▸ **Activity**: What you return should be the line containing "Set Color 01" and each line after it to the end of the records, copied exactly.

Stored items
=-=-=
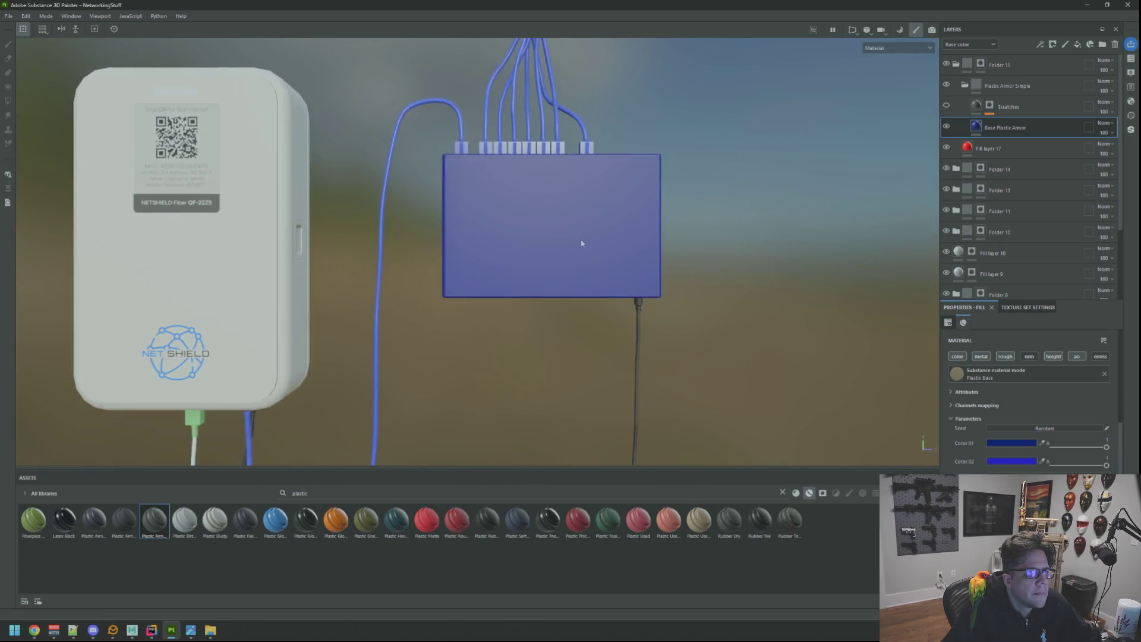
scroll(down, 3)
scroll(up, 3)
scroll(up, 3)
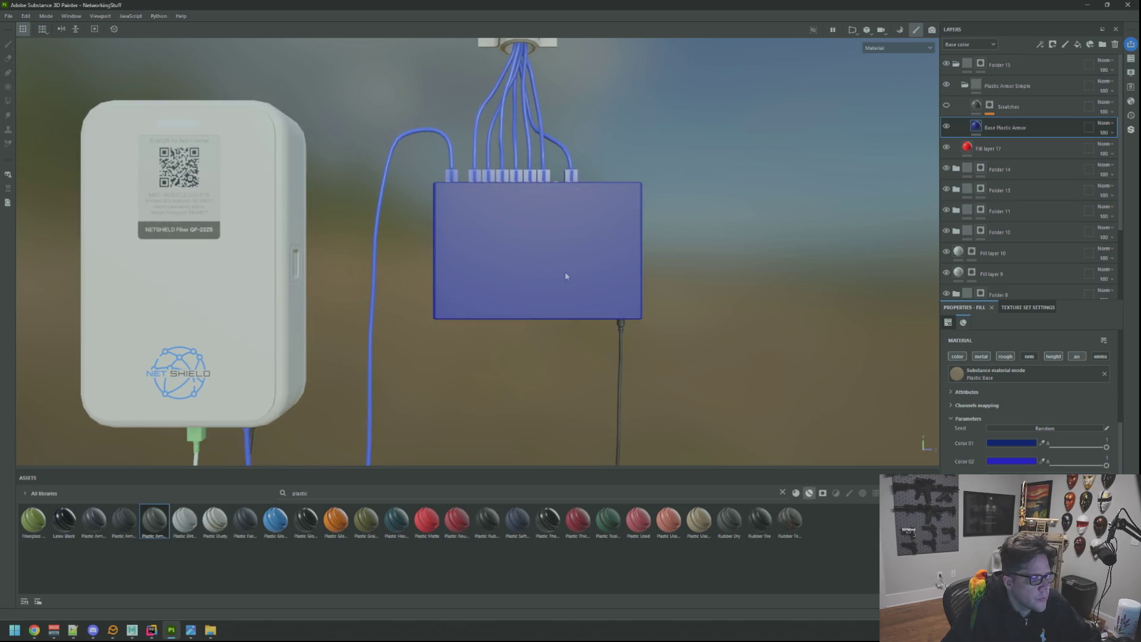
Set Color 01 to dark grey 2F2F2F and Color 02 to 232323
click(1015, 441)
drag(915, 414, 832, 398)
click(1007, 461)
=-=-=
▸ **Task solution**:
Set Color 01 to dark grey 2F2F2F and Color 02 to 232323
click(1015, 441)
drag(915, 414, 832, 398)
click(1007, 461)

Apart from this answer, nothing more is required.